Return the data below in full and exactly, except that the pictures are dropped.

Data provided →
= Beginning of Section =
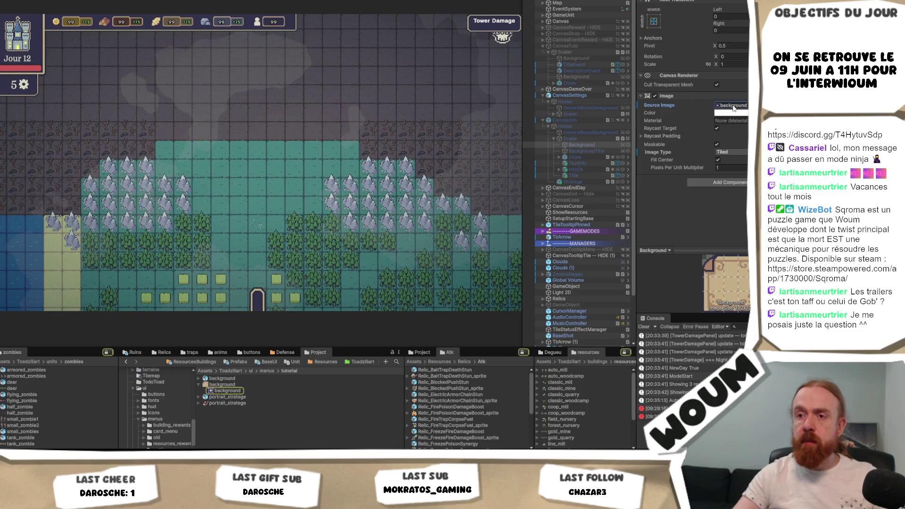
click(576, 120)
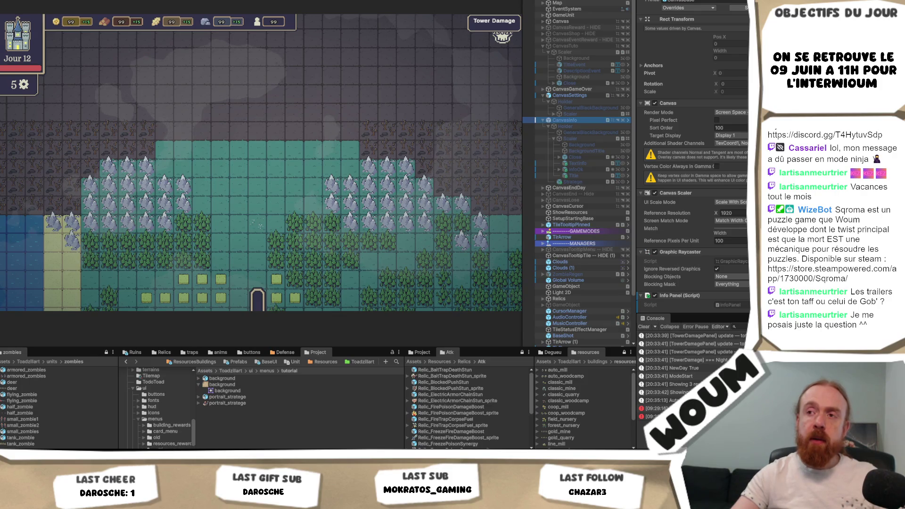
- Open the main menu scene from recent scenes, saving the testmap scene's changes
key(alt+f)
key(Right)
= End of Section =
Written answer →
click(576, 120)
- Open the main menu scene from recent scenes, saving the testmap scene's changes
key(alt+f)
key(Right)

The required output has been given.